Print the full listing exactly.

Data records:
▬▬▬
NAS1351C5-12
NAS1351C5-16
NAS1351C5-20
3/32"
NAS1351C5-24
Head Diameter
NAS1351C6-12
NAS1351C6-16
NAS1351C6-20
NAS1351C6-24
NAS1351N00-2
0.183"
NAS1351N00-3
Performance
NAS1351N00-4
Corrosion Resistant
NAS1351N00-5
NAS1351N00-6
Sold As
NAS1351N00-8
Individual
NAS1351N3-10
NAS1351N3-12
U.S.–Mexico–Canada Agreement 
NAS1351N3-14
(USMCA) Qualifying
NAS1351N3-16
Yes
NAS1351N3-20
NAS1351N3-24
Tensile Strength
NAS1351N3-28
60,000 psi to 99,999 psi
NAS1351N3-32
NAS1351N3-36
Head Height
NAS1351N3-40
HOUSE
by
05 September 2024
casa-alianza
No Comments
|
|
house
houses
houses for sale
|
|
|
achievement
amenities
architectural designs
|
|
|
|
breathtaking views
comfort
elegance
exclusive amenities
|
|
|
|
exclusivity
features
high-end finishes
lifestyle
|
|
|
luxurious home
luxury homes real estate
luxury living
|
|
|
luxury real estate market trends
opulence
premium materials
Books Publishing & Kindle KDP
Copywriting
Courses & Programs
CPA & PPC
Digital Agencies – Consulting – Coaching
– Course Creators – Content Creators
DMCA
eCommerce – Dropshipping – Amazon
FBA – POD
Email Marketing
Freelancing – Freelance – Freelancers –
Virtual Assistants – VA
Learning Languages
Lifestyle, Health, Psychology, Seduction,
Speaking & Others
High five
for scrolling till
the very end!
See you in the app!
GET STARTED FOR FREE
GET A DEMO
▬▬▬
Reply:
NAS1351C5-12
NAS1351C5-16
NAS1351C5-20
3/32"
NAS1351C5-24
Head Diameter
NAS1351C6-12
NAS1351C6-16
NAS1351C6-20
NAS1351C6-24
NAS1351N00-2
0.183"
NAS1351N00-3
Performance
NAS1351N00-4
Corrosion Resistant
NAS1351N00-5
NAS1351N00-6
Sold As
NAS1351N00-8
Individual
NAS1351N3-10
NAS1351N3-12
U.S.–Mexico–Canada Agreement 
NAS1351N3-14
(USMCA) Qualifying
NAS1351N3-16
Yes
NAS1351N3-20
NAS1351N3-24
Tensile Strength
NAS1351N3-28
60,000 psi to 99,999 psi
NAS1351N3-32
NAS1351N3-36
Head Height
NAS1351N3-40
HOUSE
by
05 September 2024
casa-alianza
No Comments
|
|
house
houses
houses for sale
|
|
|
achievement
amenities
architectural designs
|
|
|
|
breathtaking views
comfort
elegance
exclusive amenities
|
|
|
|
exclusivity
features
high-end finishes
lifestyle
|
|
|
luxurious home
luxury homes real estate
luxury living
|
|
|
luxury real estate market trends
opulence
premium materials
Books Publishing & Kindle KDP
Copywriting
Courses & Programs
CPA & PPC
Digital Agencies – Consulting – Coaching
– Course Creators – Content Creators
DMCA
eCommerce – Dropshipping – Amazon
FBA – POD
Email Marketing
Freelancing – Freelance – Freelancers –
Virtual Assistants – VA
Learning Languages
Lifestyle, Health, Psychology, Seduction,
Speaking & Others
High five
for scrolling till
the very end!
See you in the app!
GET STARTED FOR FREE
GET A DEMO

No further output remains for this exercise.